The results obtained by the proposed methodology are summarized in Table X, in which 4 periods are obtained and the total number of operations needed to alter the network topology is 7. The P-V curves before and after the NTO in the worst scenario at 02:00 and 23:00 are shown in Fig. 14, which shows that the load margin is satisfied with the desired requirement after the NTO. λb2 and λb23 are the load margins of base case (i.e., the pre-NTO power system) at 02:00 and 23:00, respectively; and λa2 and λa23 are the load margins of the post-NTO power system at the 02:00 and 23:00, respectively.

TABLE X  Time Partition and NTO Schemes by Proposed Methodology with Total Number of Operations of 7
Time partitionNTO scheme
PeriodDurationNo. of line switching-inNo. of line switching-outBus-bar splitting scheme No.
1 01:00-08:00 185
2 09:00-13:00 185 82
3 14:00-18:00 82 30
4 19:00-24:00 30 +210

Note:   “+” represents the execution of bus-bar splitting.

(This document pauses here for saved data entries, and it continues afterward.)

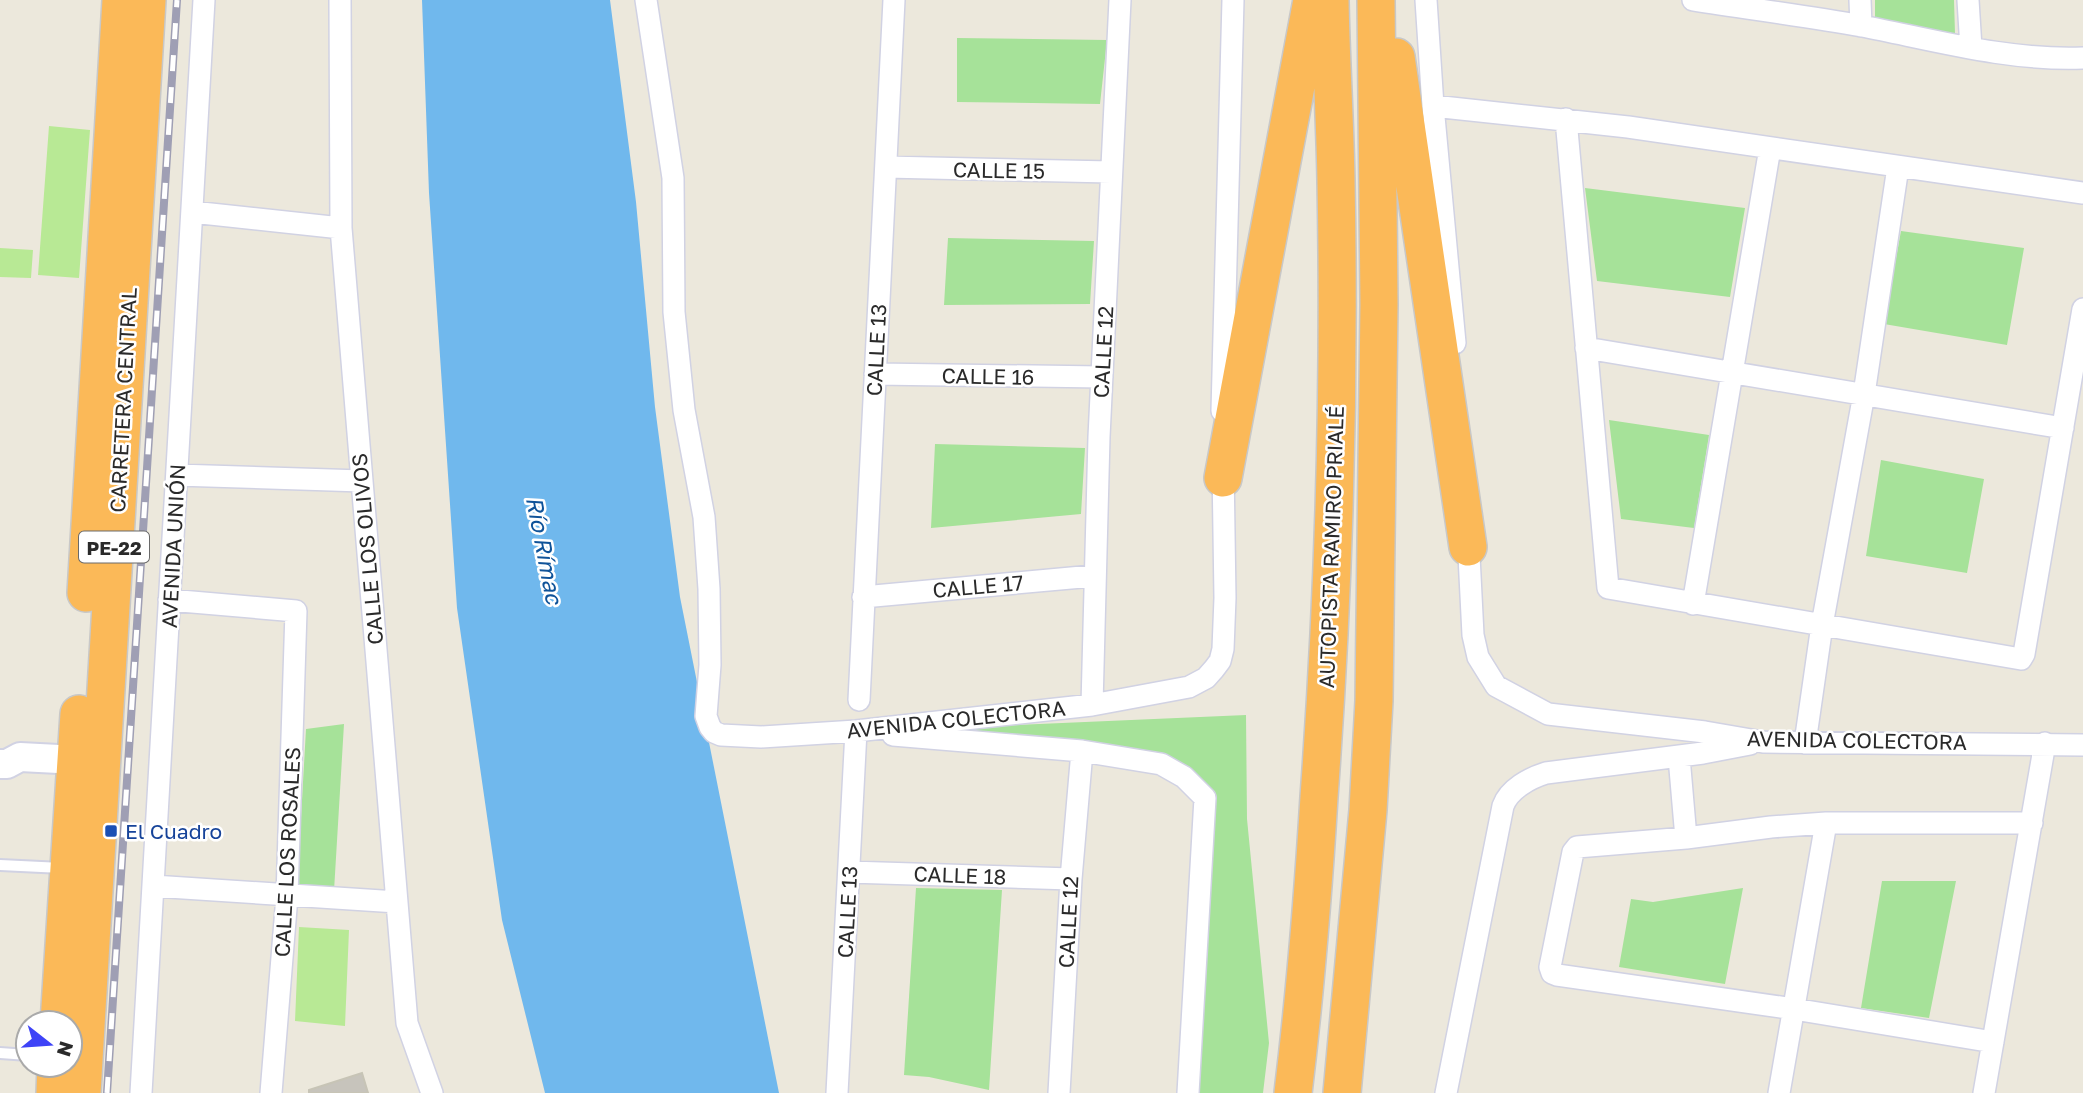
<svg xmlns="http://www.w3.org/2000/svg" width="2083" height="1093" font-family="'Golos Text',sans-serif">
<style>
.green{fill:#a6e299}
.pitch{fill:#b8e995}
.water{fill:#70b8ed}
.building{fill:#c7c4bc;stroke:#c7c4b6;stroke-width:2}
.lines{fill:none;stroke-linecap:round;stroke-linejoin:round}
.lane-casing{stroke:#d1d2e3;stroke-width:14}
.street-casing{stroke:#d1d2e3;stroke-width:24}
.secondary-casing{stroke:#d1d2e3;stroke-width:32}
.highway-casing{stroke:#c8c8c8;stroke-width:40}
.lane{stroke:#fff;stroke-width:10}
.street{stroke:#fff;stroke-width:21}
.secondary{stroke:#fff;stroke-width:28}
.highway{stroke:#fbb958;stroke-width:37}
.rail-casing{stroke:#9f9fb4;stroke-width:8}
.rail{stroke:#fff;stroke-width:5;stroke-dasharray:16;stroke-linecap:butt}
.transit-dot{fill:#1a4fb4;stroke:#fff;stroke-width:2.5}
.labels{text-anchor:middle;dominant-baseline:central;stroke-width:5;stroke-linejoin:round;paint-order:stroke}
.shield{fill:#fff;stroke:#6a6a6a;stroke-width:2}
.shield-label{font-size:19px;font-weight:bold;fill:#2a2a2a}
.street-label{font-size:21px;fill:#2a2a2a;stroke:#fff}
.transit-label{font-size:21px;fill:#164399;stroke:#fff;text-anchor:start}
.water-label{font-size:23px;font-style:italic;fill:#0f5399;stroke:#fff}
</style>
<rect width="100%" height="100%" fill="#ece8dc"/>
<path class="green" d="M1875 0H1954L1955 34 1875 22Z
M957 38 1107 40 1100 104 957 102Z
M1585 188 1745 208 1730 297 1597 281Z
M1901 231 2024 248 2007 345 1884 324Z
M948 238 1094 241 1090 304 944 305Z
M1609 420 1709 435 1694 528 1621 519Z
M935 444 1085 448 1081 514 931 528Z
M1881 460 1984 479 1967 573 1866 556Z
M1246 715 1247 819 1269 1043 1263 1093H1196L1214 828 1189 774 924 729Z
M344 724 334 891 297 888 306 729Z
M1882 881H1956L1929 1018 1861 1008Z
M916 888 1002 890 989 1090 929 1077 904 1075Z
M1743 888 1725 984 1619 967 1631 899 1653 902Z"/>
<path class="pitch" d="M49 126 90 130 79 278 38 275Z
M0 248 33 250 31 278 0 277Z
M299 927 349 930 345 1026 295 1021Z"/>
<path class="water" d="M422 0H610L636 202 655 407 680 597 779 1093H545L502 920 457 608 429 193Z"/>
<path class="building" d="M362 1073 368 1093H309V1090Z"/>
<g class="lines">
<g class="lane-casing">
<path id="lane" d="M0 865 62 868
M0 1053 28 1055"/>
</g>
<g class="street-casing">
<path id="street" d="M340 0 341 228 407 1023 432 1093
M646 0 673 178 674 312 684 410 704 517 709 589 710 665 706 716 710 727 714 732 721 735 761 737 856 731 1092 705 1189 687 1206 678 1214 669 1220 661 1223 649 1225 598 1223 467
M1426 0 1433 106 1455 343
M1693 0C1750 9 1806 16 1862 26 1934 40 2009 61 2083 58
M1860 0 1861 26
M1968 0 1971 48
M1433 106 1628 127 2083 193
M1566 119 1608 588 2021 659 2024 654 2083 309
M886 167 1111 172
M192 212 341 228
M1586 348 2063 428
M875 374 1102 377
M1222 411 1233 0
M177 475 362 481
M1468 536 1473 635 1478 657 1496 686 1548 714 1705 732 1763 742 2083 745
M863 597 1093 576
M169 600 296 611 287 896 271 1093
M1693 604 1770 148
M859 700 894 0
M1092 705 1099 437 1120 0
M893 735 1082 751 1161 764 1184 777 1205 798 1188 1093
M1805 743 1822 625 1864 394 1898 167
M1679 757 1686 838
M849 872 1071 879
M153 886 397 902
M1993 1042 1794 1009 1557 975 1552 973 1550 967 1573 852 1577 847 1686 838 1771 827 1826 823H2032
M141 1093 204 0
M837 1093 856 731
M1059 1093 1071 879 1082 751
M1446 1093 1503 806C1509 789 1530 778 1546 773L1703 753 1750 744
M1779 1093 1826 823
M1984 1093 2045 743"/>
</g>
<g class="secondary-casing">
<path id="secondary" d="M0 764H7L20 757 97 761"/>
</g>
<g class="highway-casing">
<path id="highway" d="M1396 57 1468 547
M1223 478 1312 0
M86 593 121 0
M59 1023 79 714
M55 1093 56 1065
M82 1093 147 0
M1293 1093C1305 995 1313 896 1319 797 1334 592 1340 387 1336 181 1335 121 1331 60 1330 0
M1342 1093 1368 810 1374 701 1379 304 1376 0"/>
</g>
<use href="#lane" class="lane"/>
<use href="#street" class="street"/>
<use href="#secondary" class="secondary"/>
<use href="#highway" class="highway"/>
<g class="rail-casing">
<path id="rail" d="M107 1093 177 0"/>
</g>
<use href="#rail" class="rail"/>
</g>
<rect class="transit-dot" x="104" y="824" width="14" height="14" rx="3.5"/>
<g class="labels">
<rect class="shield" x="79" y="531.5" width="70" height="31" rx="5"/>
<g class="shield-label">
<text x="114" y="547">PE-22</text>
</g>
<g class="street-label">
<text transform="translate(999 170) rotate(1)">CALLE 15</text>
<text transform="translate(876 350) rotate(-87)">CALLE 13</text>
<text transform="translate(1103 352) rotate(-87)">CALLE 12</text>
<text transform="translate(988 376) rotate(1)">CALLE 16</text>
<text transform="translate(123 400) rotate(-87)">CARRETERA CENTRAL</text>
<text transform="translate(173 546) rotate(-87)">AVENIDA UNIÓN</text>
<text transform="translate(1331 547) rotate(-88)">AUTOPISTA RAMIRO PRIALÉ</text>
<text transform="translate(367 549) rotate(-95)">CALLE LOS OLIVOS</text>
<text transform="translate(978 586) rotate(-5)">CALLE 17</text>
<text transform="translate(956 719) rotate(-6)">AVENIDA COLECTORA</text>
<text transform="translate(1857 740) rotate(1)">AVENIDA COLECTORA</text>
<text transform="translate(287 852) rotate(-87)">CALLE LOS ROSALES</text>
<text transform="translate(960 875) rotate(2)">CALLE 18</text>
<text transform="translate(847 912) rotate(-87)">CALLE 13</text>
<text transform="translate(1068 922) rotate(-87)">CALLE 12</text>
</g>
<g class="transit-label">
<text x="125" y="831">El Cuadro</text>
</g>
<g class="water-label">
<text transform="translate(545 550) rotate(79)">Río Rímac</text>
</g>
</g>
<g transform="translate(49 1044) rotate(107)"><circle r="33" fill="#ffffff" stroke="#aaaaaa" stroke-width="2"/>
<path d="M0-5L12 26L0 18L-12 26Z" fill="#3e43f7"/>
<text y="-10" font-size="19" font-weight="bold" text-anchor="middle" fill="#2a2a2a">N</text>
</g>
</svg>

Fig. 14  P-V curves before and after NTO in worst scenario.

VI. Conclusion

This paper develops a DVNTO problem to improve the static day-ahead voltage stability of power systems by the comprehensive NTO with a minimum number of operations. A three-stage solution methodology is proposed to solve the problem. To flexibly mimic the change of topology by the NTO, a general NTO model is proposed and tailored for the screening task to quickly screen out those ineffective NTO schemes by a linear sensitivity-based method. To model the uncertainty, a scenario construction method is developed, specified for the static voltage stability problem, which can avoid the mis-elimination of the extreme scenario. To reduce the number of operations for NTO, a dynamic period partition strategy is presented. Extensive testing results on the IEEE 118-bus power system and 3120-bus power system demonstrated that the proposed methodology can effectively solve the proposed problem under different loading conditions with promising results.

Some of the future work is to further optimize the reactive power resources with the NTO to improve the voltage stability of power systems. Another relevant work is to improve the proposed problem by considering the other important constraints such as static stability and frequency stability constraints.